◆ **SOURCE TEXT**:
===
22 June 2017Ireland and AfghanistanICC Full Membership Decision5 min readSeverity: Moderate

Summary

The ICC granted Full Membership and Test status to Ireland and Afghanistan in 2017, but the lack of guaranteed fixtures and the challenges of sustaining Test cricket raised questions about whether the expansion was genuine or merely symbolic.

Background

The grant of full member status — and with it Test playing rights — to Ireland and Afghanistan by the International Cricket Council in June 2017 was the most significant expansion of the Test-playing community in seventeen years, since Bangladesh's elevation in 2000. The two boards' admission was the product of long campaigns conducted in very different circumstances. Ireland had been the most successful Associate side of the early twenty-first century, qualifying for three consecutive World Cups, beating Pakistan and England at global tournaments, and producing senior international cricketers in Eoin Morgan, Ed Joyce and Boyd Rankin who had been lost to England under residency rules. Afghanistan's rise was more recent and arguably more remarkable, the side having graduated from the World Cricket League's lowest divisions through five promotions in a decade to become a senior international side, with much of its programme conducted in exile in the UAE due to the security situation at home. The 2014 'Big Three' restructuring of the ICC, which had concentrated revenue and decision-making in the BCCI, ECB and Cricket Australia, had stalled both campaigns; the 2016 reversal of that restructuring under chairman Shashank Manohar reopened the path to expansion.
===
◆ **RAW DATA**:
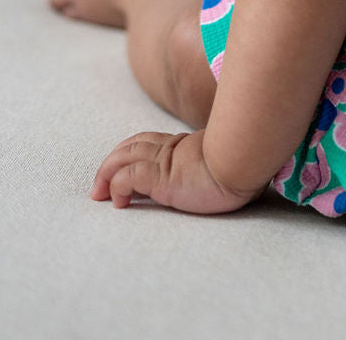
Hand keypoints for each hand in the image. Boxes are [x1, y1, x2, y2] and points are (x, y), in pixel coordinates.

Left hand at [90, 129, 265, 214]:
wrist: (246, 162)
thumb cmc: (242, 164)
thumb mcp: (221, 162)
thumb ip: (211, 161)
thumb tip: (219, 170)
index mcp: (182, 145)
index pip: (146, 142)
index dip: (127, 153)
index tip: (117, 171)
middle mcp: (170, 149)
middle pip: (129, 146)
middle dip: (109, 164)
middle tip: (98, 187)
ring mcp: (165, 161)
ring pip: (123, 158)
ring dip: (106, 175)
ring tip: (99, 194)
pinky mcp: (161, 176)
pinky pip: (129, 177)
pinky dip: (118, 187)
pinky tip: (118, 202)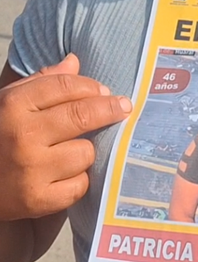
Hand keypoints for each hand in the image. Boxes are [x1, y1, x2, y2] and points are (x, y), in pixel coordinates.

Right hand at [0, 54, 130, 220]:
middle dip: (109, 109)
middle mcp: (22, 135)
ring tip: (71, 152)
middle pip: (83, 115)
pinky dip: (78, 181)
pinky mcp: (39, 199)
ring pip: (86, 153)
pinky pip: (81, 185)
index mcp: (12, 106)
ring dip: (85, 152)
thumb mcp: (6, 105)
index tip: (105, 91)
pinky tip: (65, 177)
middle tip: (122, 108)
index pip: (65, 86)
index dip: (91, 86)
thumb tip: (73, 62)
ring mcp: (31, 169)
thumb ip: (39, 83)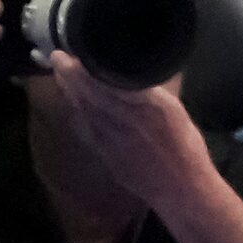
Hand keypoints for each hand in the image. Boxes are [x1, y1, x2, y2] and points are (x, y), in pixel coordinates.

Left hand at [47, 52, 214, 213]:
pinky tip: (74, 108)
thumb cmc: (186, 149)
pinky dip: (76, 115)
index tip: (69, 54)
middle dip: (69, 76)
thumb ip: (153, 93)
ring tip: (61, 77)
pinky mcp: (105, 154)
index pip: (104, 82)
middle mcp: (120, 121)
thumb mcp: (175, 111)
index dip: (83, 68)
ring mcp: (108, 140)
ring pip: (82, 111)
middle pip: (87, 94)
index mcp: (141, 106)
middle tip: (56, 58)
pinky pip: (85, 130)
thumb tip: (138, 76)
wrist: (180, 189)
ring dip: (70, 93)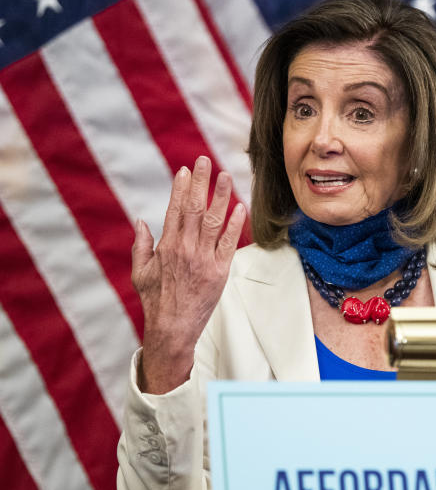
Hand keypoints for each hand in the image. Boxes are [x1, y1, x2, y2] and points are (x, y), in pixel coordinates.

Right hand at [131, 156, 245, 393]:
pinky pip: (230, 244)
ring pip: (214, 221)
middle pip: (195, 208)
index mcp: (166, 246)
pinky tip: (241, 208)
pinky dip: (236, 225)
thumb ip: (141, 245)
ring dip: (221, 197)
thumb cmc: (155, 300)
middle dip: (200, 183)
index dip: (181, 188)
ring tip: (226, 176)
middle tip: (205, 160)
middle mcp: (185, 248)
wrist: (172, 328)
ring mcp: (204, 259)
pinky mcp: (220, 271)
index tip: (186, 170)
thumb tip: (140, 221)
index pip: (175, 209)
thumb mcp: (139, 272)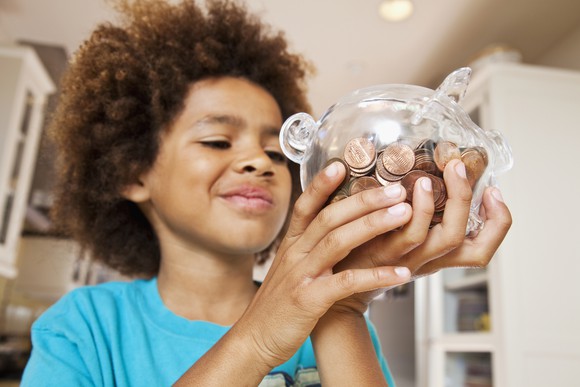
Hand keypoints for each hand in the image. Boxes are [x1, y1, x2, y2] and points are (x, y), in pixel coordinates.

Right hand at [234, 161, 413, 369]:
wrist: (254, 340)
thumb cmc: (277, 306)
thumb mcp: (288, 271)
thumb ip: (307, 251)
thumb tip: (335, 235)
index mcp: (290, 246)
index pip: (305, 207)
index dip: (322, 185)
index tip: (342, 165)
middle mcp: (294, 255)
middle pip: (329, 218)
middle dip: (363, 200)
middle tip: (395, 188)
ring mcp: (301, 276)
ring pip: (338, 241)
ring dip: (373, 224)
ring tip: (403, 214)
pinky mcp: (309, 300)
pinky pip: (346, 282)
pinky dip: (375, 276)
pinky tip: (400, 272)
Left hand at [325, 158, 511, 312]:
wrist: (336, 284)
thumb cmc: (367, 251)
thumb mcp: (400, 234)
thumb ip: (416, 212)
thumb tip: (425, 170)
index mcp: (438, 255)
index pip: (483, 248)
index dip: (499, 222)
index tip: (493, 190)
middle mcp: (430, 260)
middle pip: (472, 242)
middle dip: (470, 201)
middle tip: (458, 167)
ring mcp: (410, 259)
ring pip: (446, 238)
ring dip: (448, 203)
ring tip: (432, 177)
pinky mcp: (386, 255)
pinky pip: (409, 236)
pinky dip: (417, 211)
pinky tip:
===
◆ **PROBLEM REQUIREMENTS**:
Answer these questions from the passage on the ICC membership decision.
1. What two things did the ICC grant to Ireland and Afghanistan in 2017?
2. Where was much of Afghanistan's programme conducted, according to the passage?
3. Under which chairman was the 'Big Three' restructuring reversed in 2016?

◆ **ANSWER**:
1. Full Membership and Test status.
2. In exile in the UAE.
3. Shashank Manohar.